Biomaterials with tunable mechanical properties and tissue-mimetic structural features are critical for diverse biomedical applications. Photopolymerizable citrate-based polymers, such as methacrylate polydiolcitrate (mPDC), enable high-resolution fabrication of biodegradable scaffolds via light-based 3D printing for regenerative engineering. However, their broader utility is limited by intrinsic brittleness and restricted mechanical tunability, associated with highly crosslinked heterogeneous polymer networks. To overcome these limitations, we report facile network-engineering strategies that modulate crosslinking density and network topology through incorporation of acrylate-based reactive diluents and/or a thiol-based chain transfer agent, 3,6-dioxa-1,8-octanedithiol (DOD).

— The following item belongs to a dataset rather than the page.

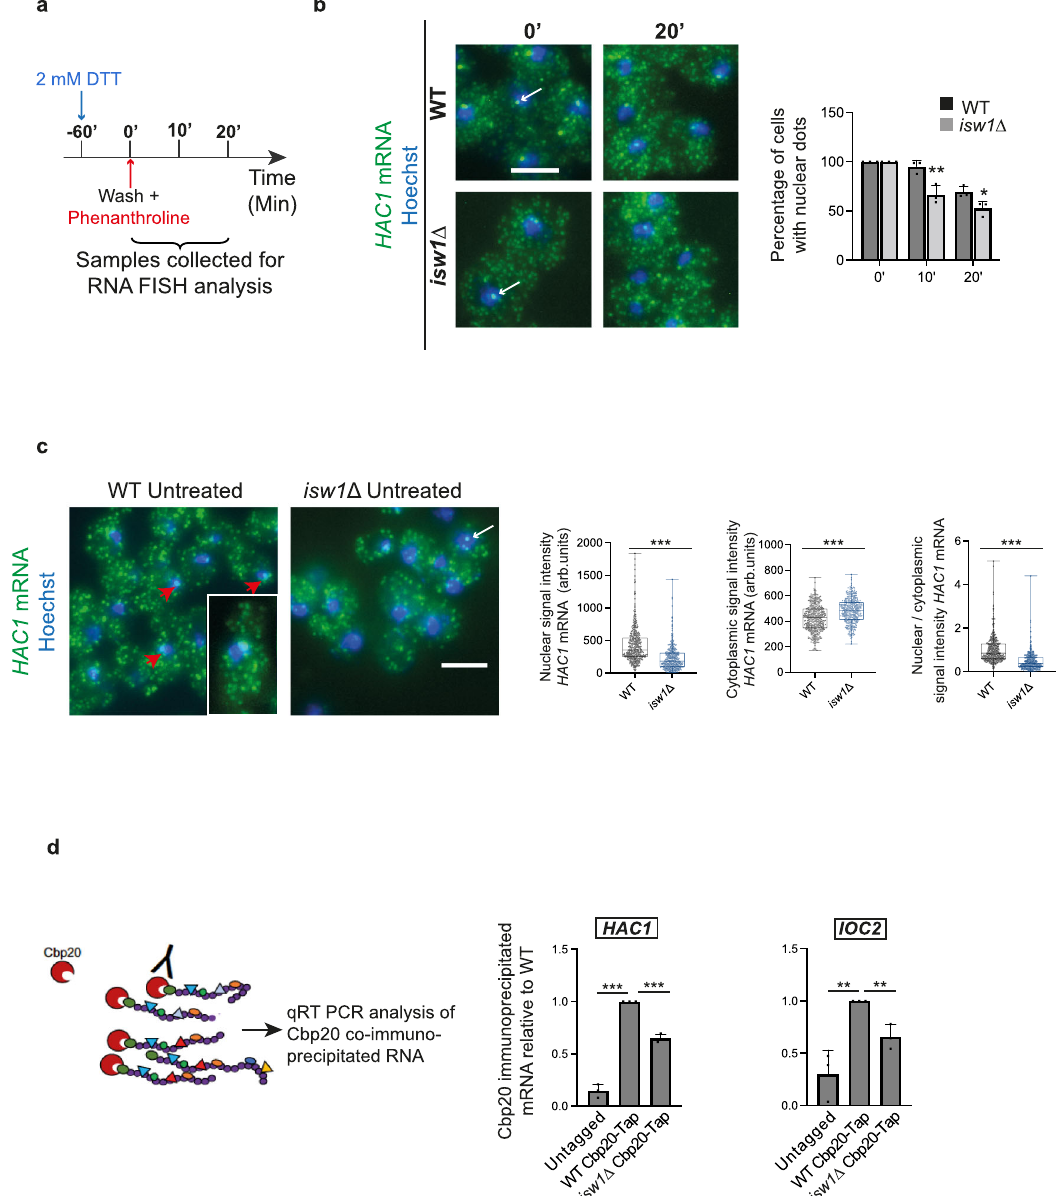
Fig. 4 | Isw1 is required for HAC1 mRNA nuclear retention. a Transcription shut- off experimental setting: Cells were treated with 2mM DTT for 2 H. At t =0, cells were washed and transcription was blocked by addition of 0.2mg/mL phenan- throline in fresh media. Samples were collected for analysis at t =0, 10 ’ and 20 ’ . b The subcellular localization of the HAC1 transcript after blocking transcription withphenanthrolinewasanalyzed inWTand isw1 Δ cellsbyFISHusingQuasar®670 - HAC1 probes. White arrows point to transcription sites. Scale bar, 5 μ m. For each time point, the percentage of cells showing a nuclear dot was scored. n =3 inde- pendent experiments, mean±s.d. Unpaired one-tail t -test ( p values relative to WT: 0.006583954and0.0194876for10 ’ and20 ’ respectively). c HAC1 mRNAsubcellular localization was analyzed by FISH using Quasar®670- HAC1 probes. White arrows point to transcription sites. Red arrows highlight nuclei with high- intensity HAC1 mRNAsignal(seealsoinset).Scalebar,5 μ m.NuclearandcytoplasmicQuasar®670- HAC1 signal intensities were measured in at least 200 cells. Unpaired two-tailed t -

This approach yields substantially improved and broadly tunable mechanical properties with Young's modulus spanning 6.9–133.5 MPa, ultimate tensile strength ranging from 1.8 MPa to 18.3 MPa, and strain at break varying from 14.2% to 60.6%. Notably, incorporation of isobornyl acrylate (IBOA) alone increased stiffness and toughness, resulting in a 3.6-fold increase in Young's modulus (50.1 vs. 14.0 MPa) and a 2.8-fold increase in strain at break (39.4% vs. 14.2%). Furthermore, the combined use of IBOA and DOD enabled a 4-fold increase in ductility (up to 60.6% strain at break) while maintaining comparable stiffness. All mPDC composite formulations retained good printability, exhibited tunable biodegradability, and supported cell viability. Importantly, these materials enabled application-specific performance in 3D-printed scaffolds: meniscus scaffolds supported human chondrocyte growth and fibrochondrogenic matrix deposition, while vascular stents supported endothelial monolayer formation. Collectively, this work establishes a versatile photopolymerizable citrate-based biomaterial platform that overcomes brittleness and enables broad mechanical tunability, providing a robust foundation for customized biomedical applications ranging from load-bearing to soft tissue engineering.